In chapter 2, theorem 3.7 states:
Let $A$ be a basic and connexted finite dimensional $K$-algebra. there exists an admissable ideal I $KQ_A$ such that $A \cong KQ_A/I$.
(Definition basic algebra): Assume that $A$ is a $K$-algebra with a complete set of primitive orthogonal idempotents {e_1, \dots, e_n}. The algebra $A$ is called basic if $e_iA \not\cong e_j A$, $\forall i \neq j$.
In this book (or at least for this chapter) $K$ is an algebraically closed field.
To my knowledge, the requirement for $A$ to be connected is not completely necessary, this only would imply that the associated quiver would be connected.
My question is the following: Why do we only do this for basic algebra's? In other words; where would the string of proofs fail for this theorem if we don't require our algebra to be basic?
My guess would be that one would fail to prove that the associated quiver is well defined in the first place, but I am not entirely sure.
Any help would be greatly appreciated.
 A: I don't think there should be a problem with defining the quiver $Q_A$ of an arbitrary finite-dimensional $K$-algebra $A$, take a complete set of primitive orthogoanl idempotents $\{e_1, \dots, e_n\}$ as points and $\dim_K(e_i rad(A)/rad^2(A) e_j)$ arrows from $e_i$ to $e_j$. This is independent of the choices of the $e_i$ for the same reasons as for basic algebras. However, I believe this construction wouldn't be of much use in the general case.
Say, you take $A = K^{n \times n}$, then you have a complete set $\{e_1,\dots, e_n\}$ of orthogonal primitive idempotents. The problem now is that in $Q_A$ we cannot see that the modules $A e_i \cong K^n$ are all isomorphic. Note that in this example $(Q_A)_1$ would be empty since $rad(A)$ is trivial. You would have $K Q_A \cong K^n$ and no useful morphism $K Q_A \to A$ to work with. 

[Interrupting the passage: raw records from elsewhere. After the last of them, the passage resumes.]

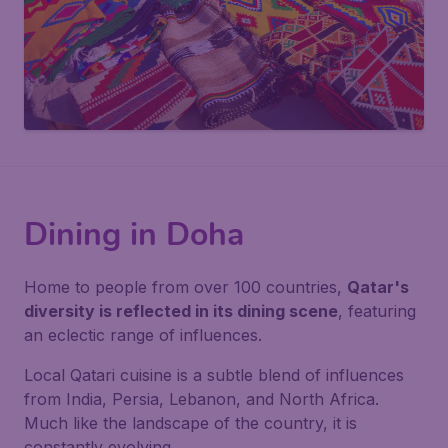
Dining in Doha
Home to people from over 100 countries,
Qatar's
diversity is reflected in its dining scene
, featuring
an eclectic range of influences.
Local Qatari cuisine is a subtle blend of influences
from India, Persia, Lebanon, and North Africa.
Much like the landscape of the country, it is
constantly evolving.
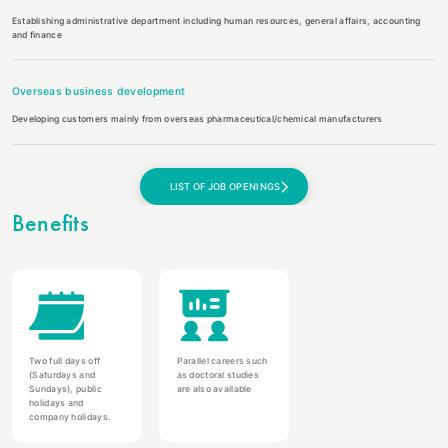
Establishing administrative department including human resources, general affairs, accounting
and finance
Overseas business development
Developing customers mainly from overseas pharmaceutical/chemical manufacturers
LIST OF JOB OPENINGS
Benefits
Two full days off
Parallel careers such
(Saturdays and
as doctoral studies
Sundays), public
are also available
holidays and
company holidays.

On the other hand, for arbitrary $A$, you can take a set of orthogonal primitive idempotents ${e_1, \dots, e_n}$ which is not necessarily complete, such that every isomorphism type of the $A e_i$ appears exactly once in this set. Then $e A e$ is a basic algebra with $e = \sum_{i = 1}^n e_i$ and at least the representation theories of $A$ and $e A e$ are the same (the algebras are Morita equivalent). Then you have a morphism $K Q_{eAe} \to eAe \to A$. In general it will not be unital, of course, but I do not think you can do much better.